Kommentar aus Sicht der SfGU:
„Fehlende Bewegung wird mit zunehmendem Alter zu einem immer grösseren Problem. Zum Beispiel bewegen sich Menschen am Rollator insgesamt weniger, was eine Abwärtsspirale in Gang setzt. Damit schliesst sich der Kreis zum Vortrag von Prof. Dr. Jörg Spitz – im Alter ist nicht die Demenz das Hauptproblem, sondern die Gebrechlichkeit. Deshalb genügt es in der Regulations- und Modernen Orthomolekularen Medizin nicht, ausschliesslich mit Mikronährstoffen zu arbeiten. Es bedarf multifaktorieller Ansätze – lieber von jedem ein bisschen, als von einem zu viel!“

Andreas Hefel, Präsident der SfGU

Kernthese Nr. 9: 
Zahlreiche Zivilisationserkrankungen, wie Herz- Kreislauf- und Stoffwechselerkrankungen, haben eine systemisch-inflammatorische Komponente, welche die Grunderkrankung vorantreibt und Komorbiditäten begünstigt.

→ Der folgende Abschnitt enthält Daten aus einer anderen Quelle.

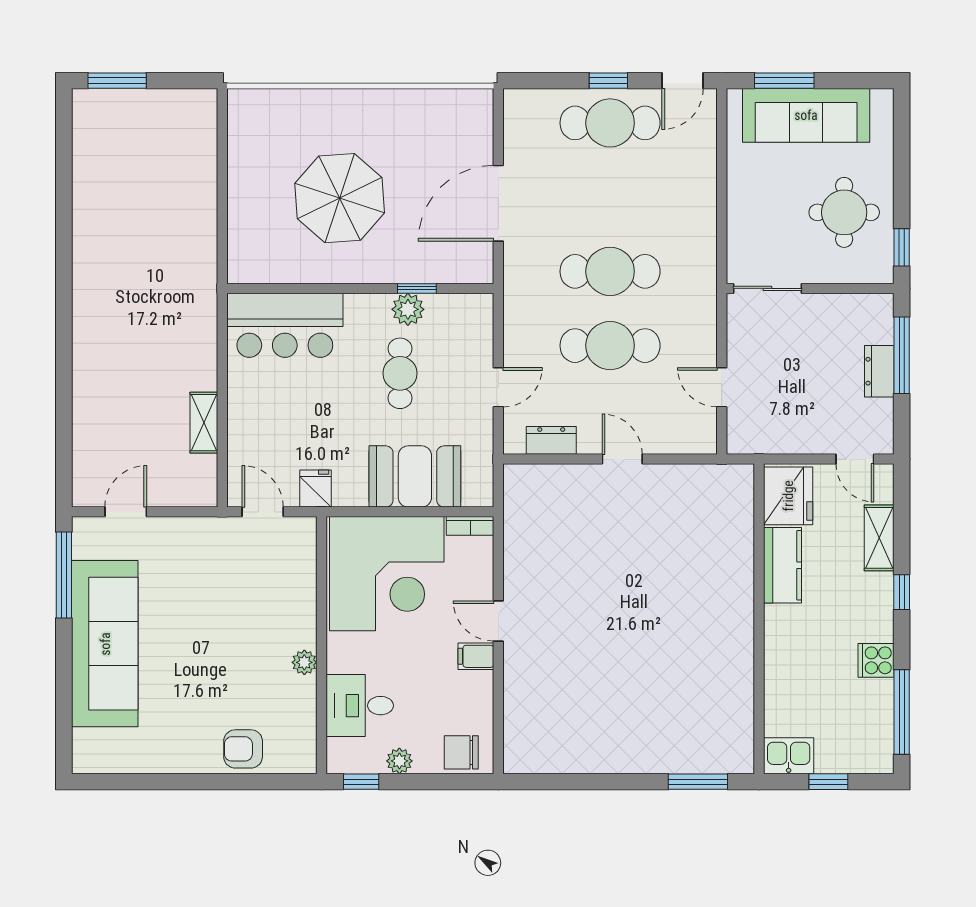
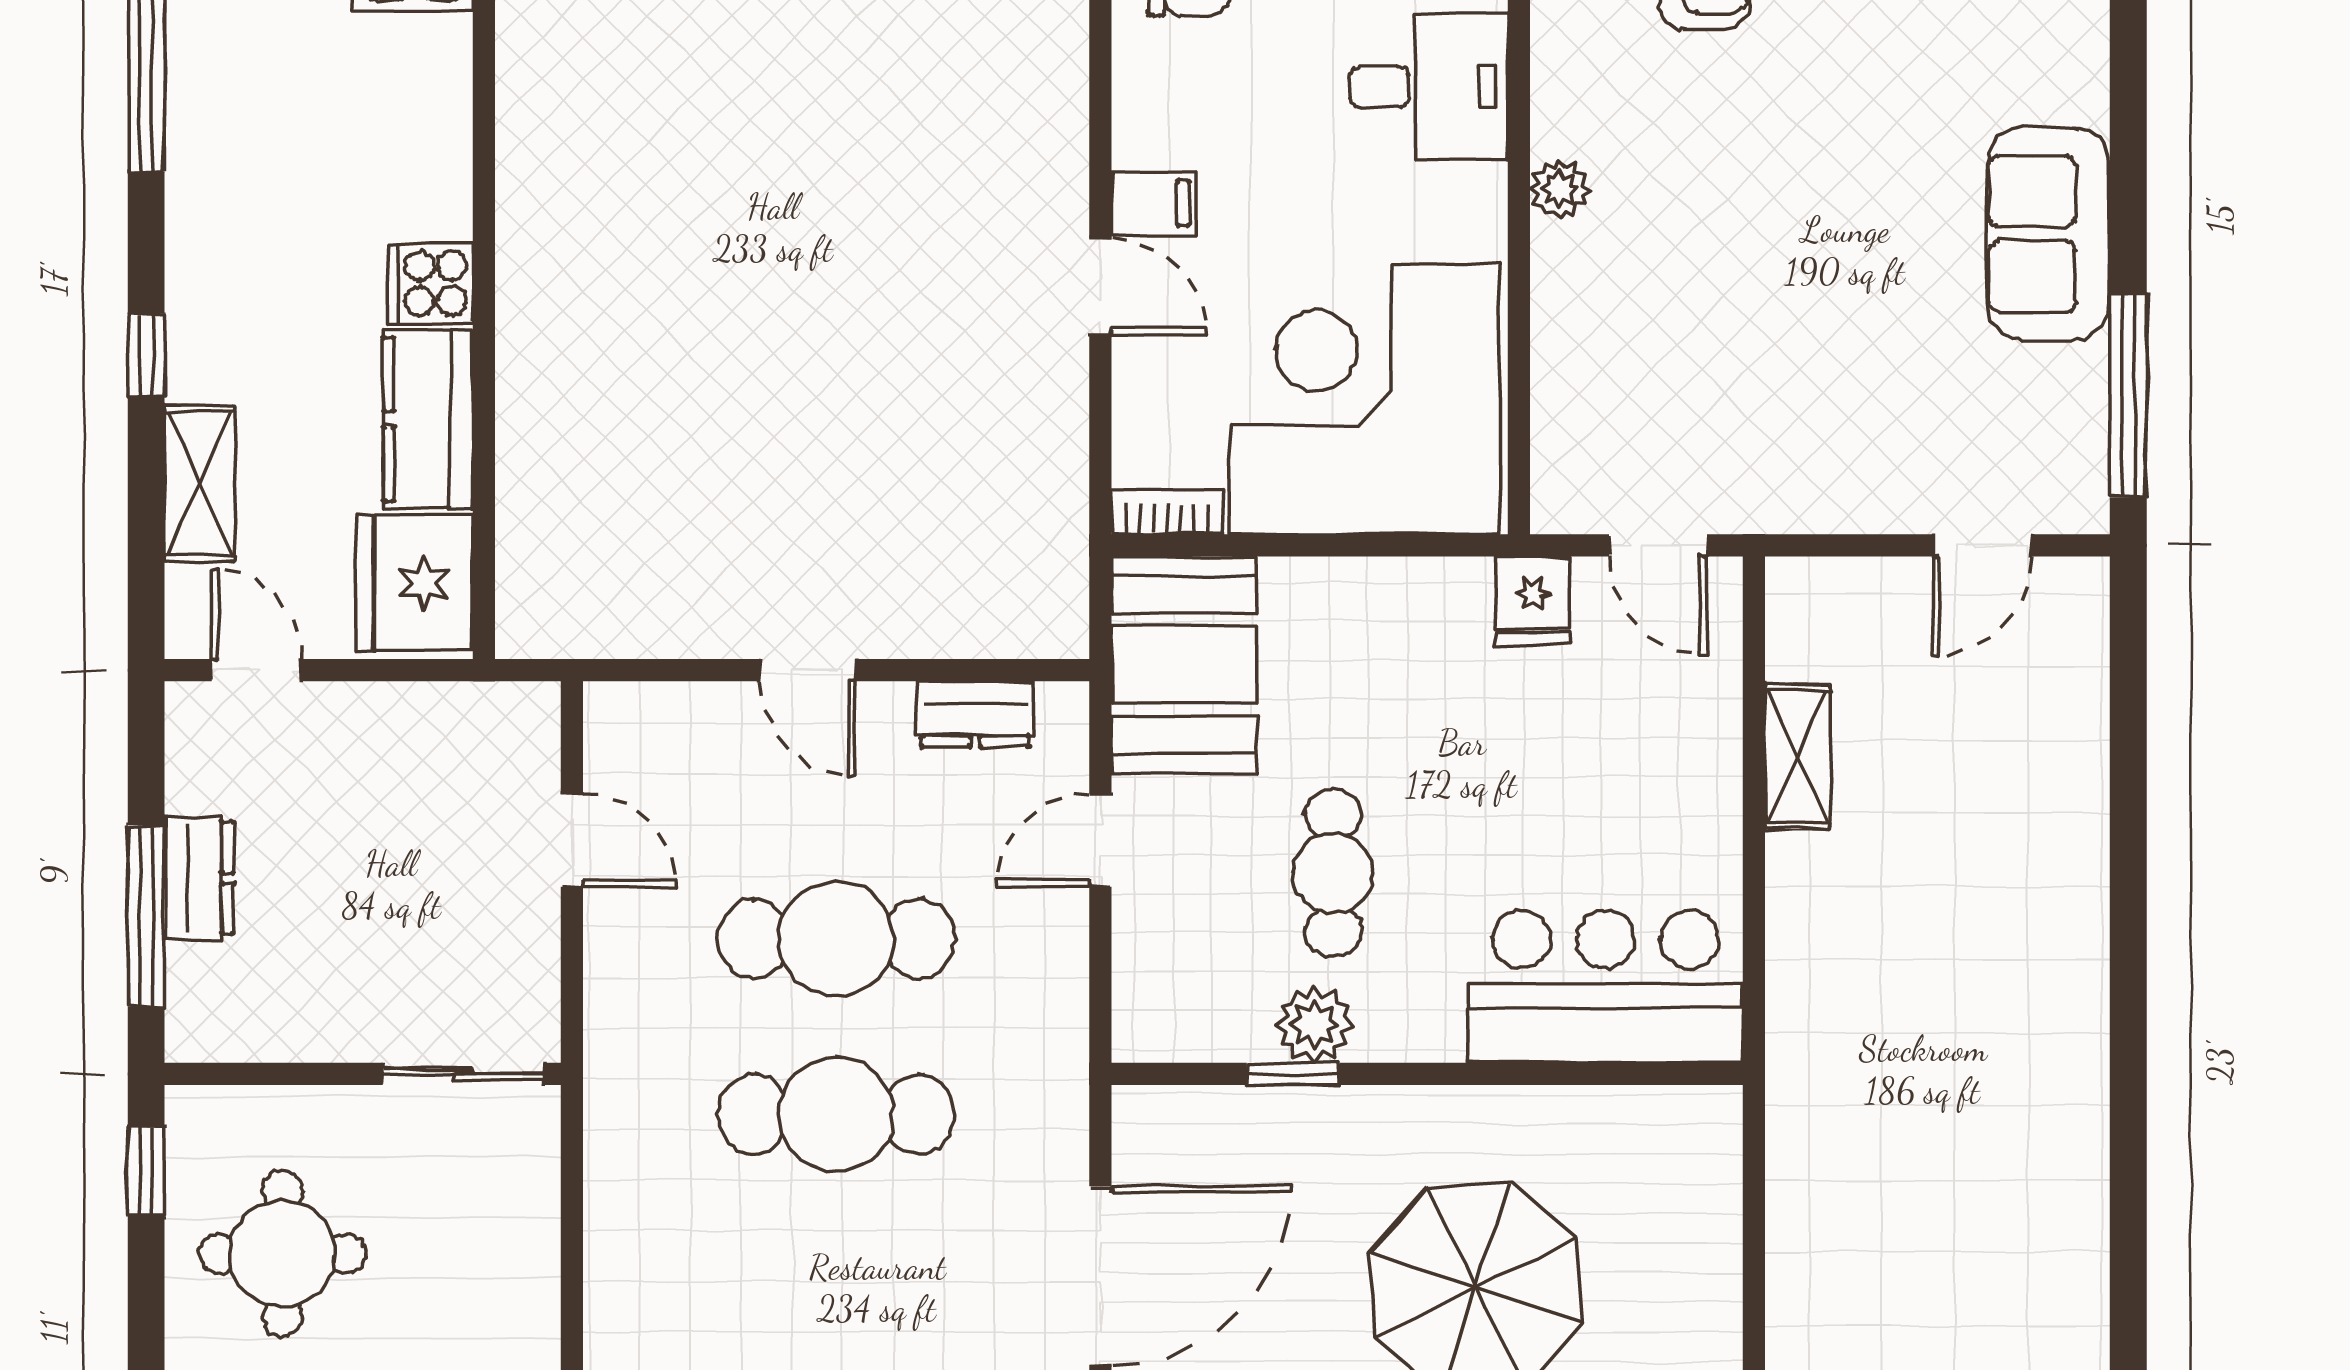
booth: (415, 476) -> (1184, 665), moved, turned 90
sofa: (105, 644) -> (2048, 234), width x0.54, depth x0.79
cooker: (876, 660) -> (430, 284), moved, turned 180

Das Inflammationsgeschehen ist Teil des Alterungsprozesses, wird aber in seiner Intensität und Progression massgeblich durch zahlreiche Lebensstilfaktoren mitbestimmt.

Kernthese Nr. 10:
Körperliche Aktivität hat einen anti-entzündlichen Effekt, der durch eine Erhöhung des Stoffwechsels sowie freigesetzter Myokine aus der kontrahierenden Skelettmuskulatur induziert wird. Viele bekannte positive Wirkungen des Sports in der Prävention und Therapie scheinen über diese immunregulatorischen Effekte vermittelt zu werden.